To the extent Andrew also contends that the ALJ erred in discounting his allegations of tremors or shaking due to pain, Mem. Supp. Mot. Summ. J. 9, the Court finds the ALJ's decision supported by substantial evidence and adequately explained. Andrew argues that "[b]alance problems, weakness, and instability were noted during multiple appointments." Id. at 10. But Andrew fails to explain how records showing balance problems, weakness, and instability support his allegation that he had tremors and his body shook due to pain. The ALJ did not err in discounting those allegations on the basis that there was no evidence Andrew had reported tremors or shaking to medical professionals or was observed to tremor or shake.
CONCLUSION
Accordingly, Plaintiff Andrew F.'s Objection to Report and Recommendation, ECF No. 15, is SUSTAINED IN PART. Magistrate Judge Jonathan E. Hawley's Report and Recommendation ("R&R"), ECF No. 14, is REJECTED IN PART. The R&R is ADOPTED insofar as it finds the ALJ did not err in considering evidence of Andrew's tremors and shaking and rejects Andrew's arguments about the Medical Vocational Guidelines and question to the vocational expert.

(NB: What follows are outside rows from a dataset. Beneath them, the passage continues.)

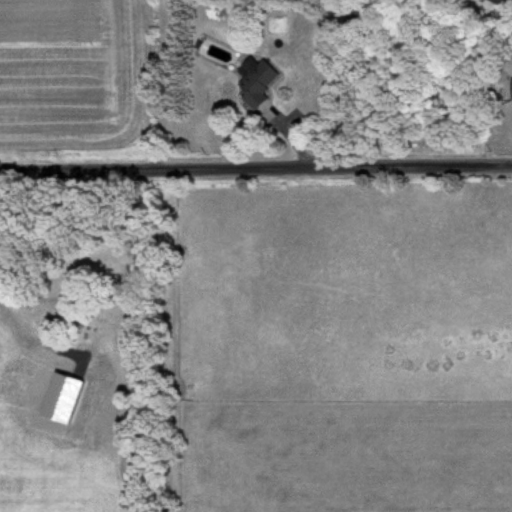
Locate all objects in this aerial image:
building: (498, 1)
building: (261, 84)
road: (256, 172)
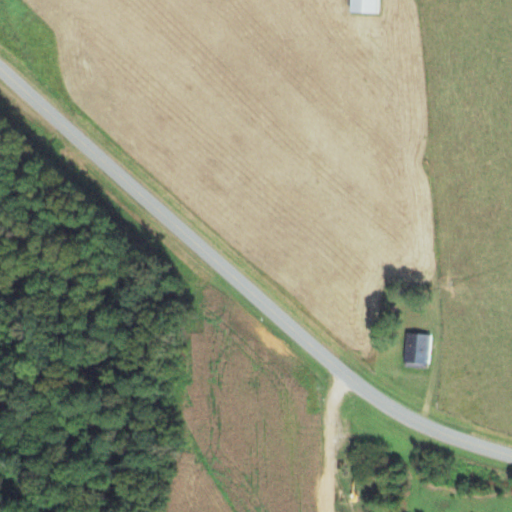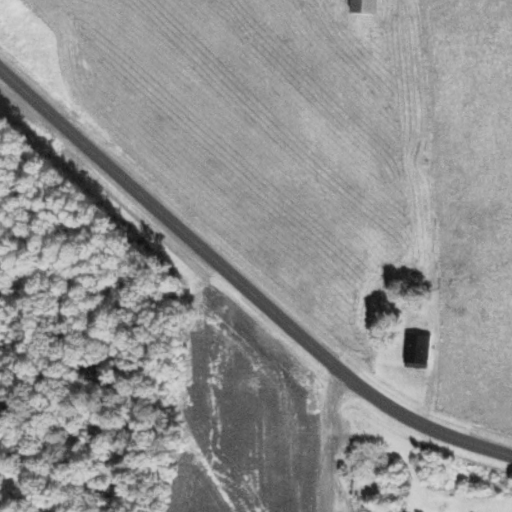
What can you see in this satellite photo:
building: (364, 6)
road: (167, 217)
building: (417, 348)
road: (417, 422)
road: (331, 438)
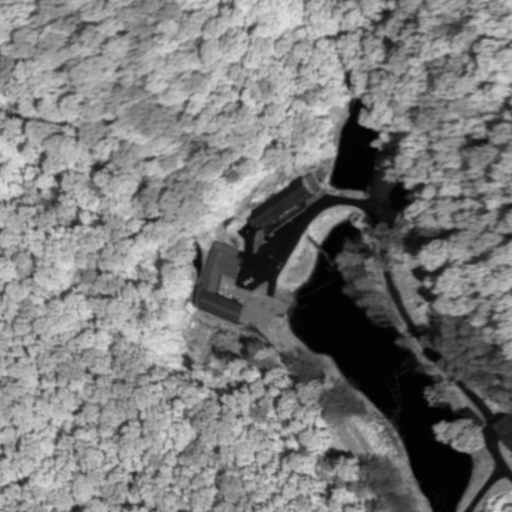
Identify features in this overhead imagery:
building: (391, 185)
building: (222, 285)
building: (507, 429)
road: (493, 437)
road: (9, 483)
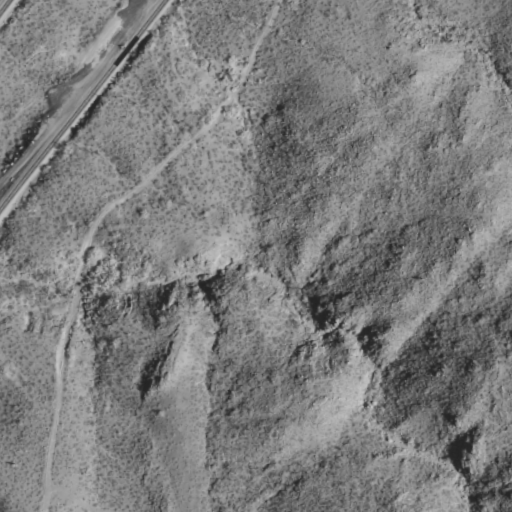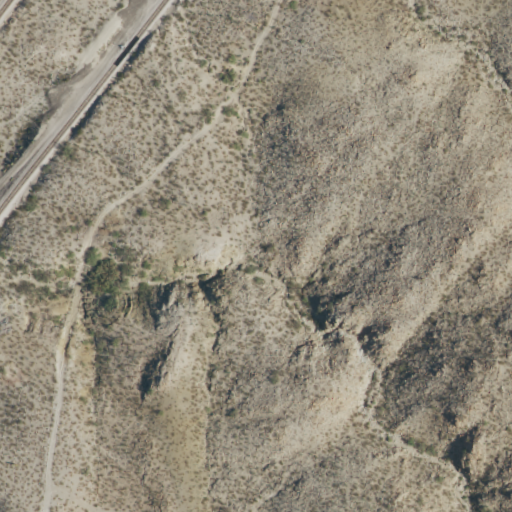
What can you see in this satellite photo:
railway: (3, 4)
railway: (79, 101)
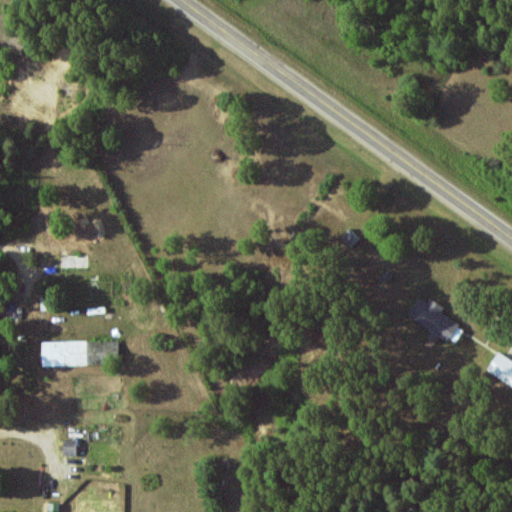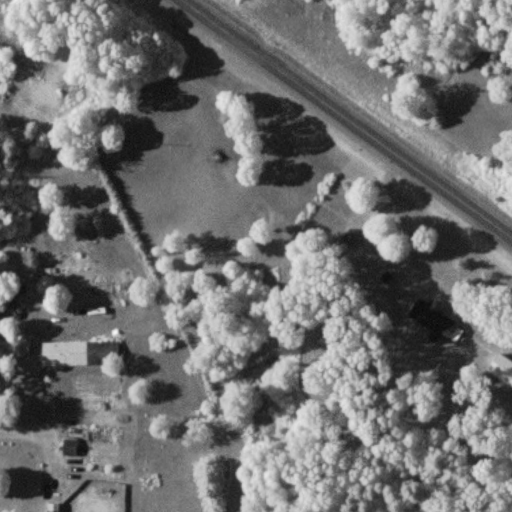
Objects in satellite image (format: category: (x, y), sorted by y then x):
road: (347, 117)
building: (52, 230)
building: (0, 318)
building: (435, 319)
building: (78, 352)
building: (502, 368)
building: (53, 507)
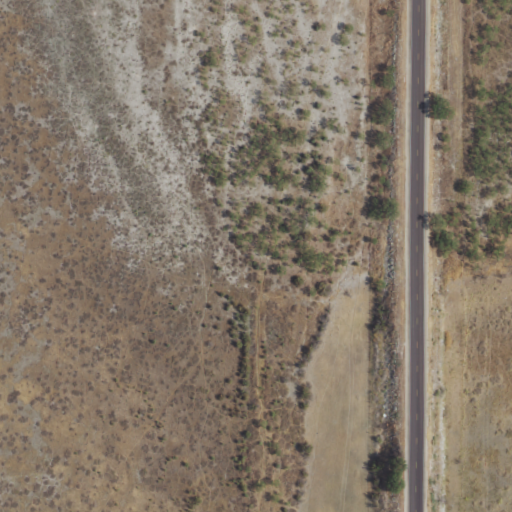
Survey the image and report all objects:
road: (410, 256)
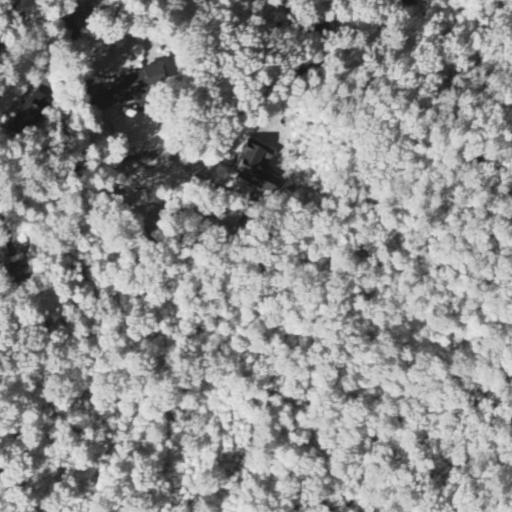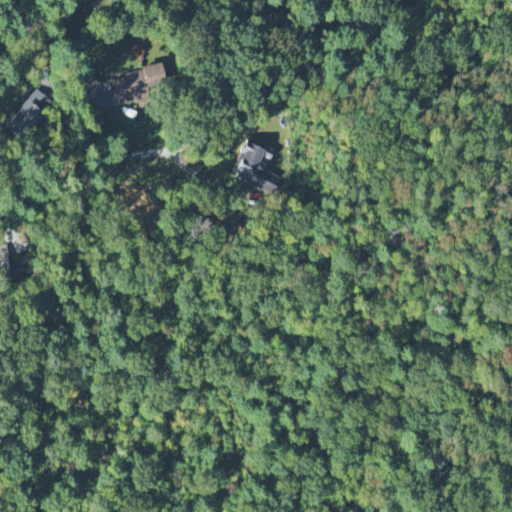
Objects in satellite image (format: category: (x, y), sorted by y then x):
road: (39, 54)
building: (137, 86)
building: (30, 113)
road: (225, 126)
building: (254, 168)
building: (3, 261)
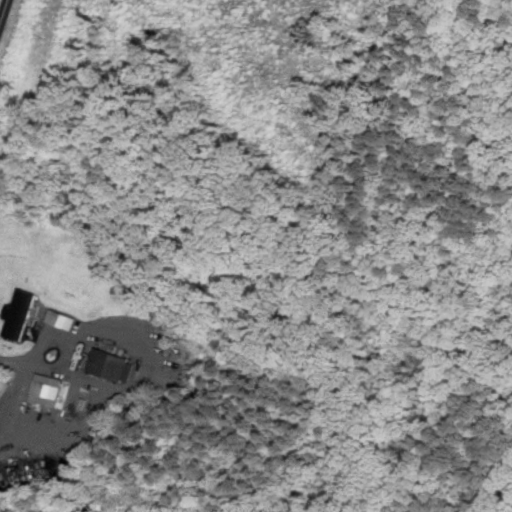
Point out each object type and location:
road: (4, 13)
building: (22, 313)
building: (64, 318)
building: (113, 364)
building: (48, 389)
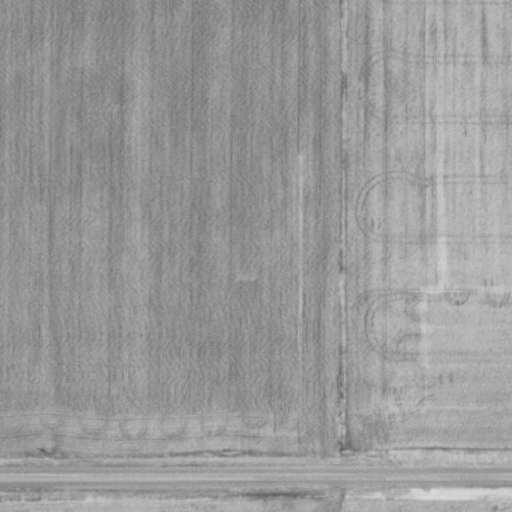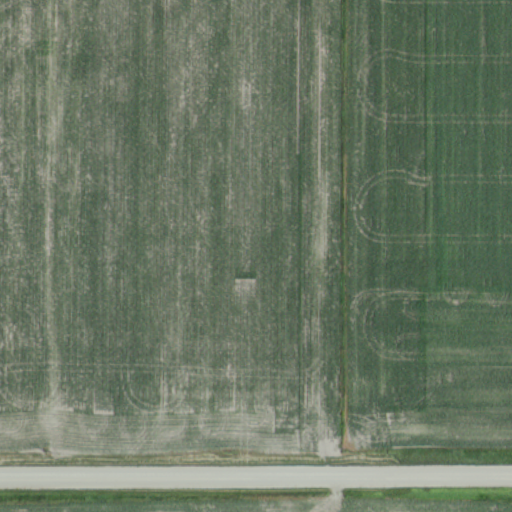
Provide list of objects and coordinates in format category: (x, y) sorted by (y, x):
road: (255, 478)
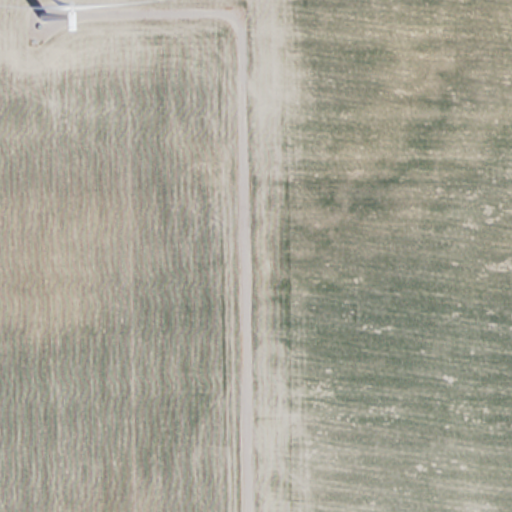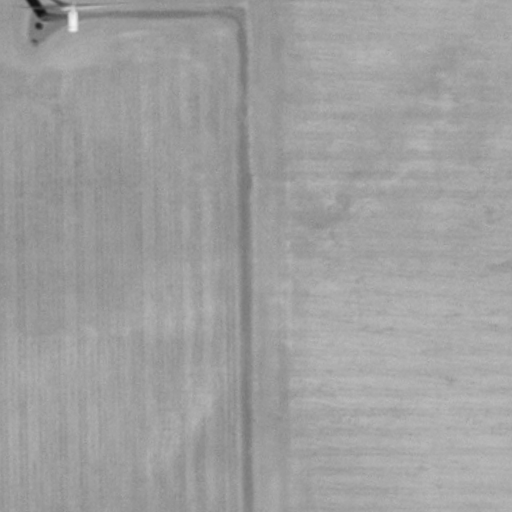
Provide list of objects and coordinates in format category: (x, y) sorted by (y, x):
wind turbine: (19, 16)
road: (242, 205)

The R&R is REJECTED insofar as it finds the ALJ did not err in assessing Andrew's subjective symptoms and RFC. Andrew's Motion for Summary Judgment, ECF No. 10, is GRANTED IN PART, and Defendant Commissioner of the Social Security Administration Andrew Saul's Motion for Summary Affirmance, ECF No. 12, is DENIED. Andrew's motion is GRANTED as explained in this Order and to the extent it asks for the cause to be remanded for further proceedings. The Commissioner's decision denying benefits to Andrew is REVERSED and the cause is REMANDED for further proceedings consistent with this Order. The Clerk is directed to enter judgment and close the case.
He alternatively asks for the Court to "remand[] for the calculation and payment of benefits." Mem. Supp. Mot. Summ. J. 12. --------
Entered this 26th day of March, 2021.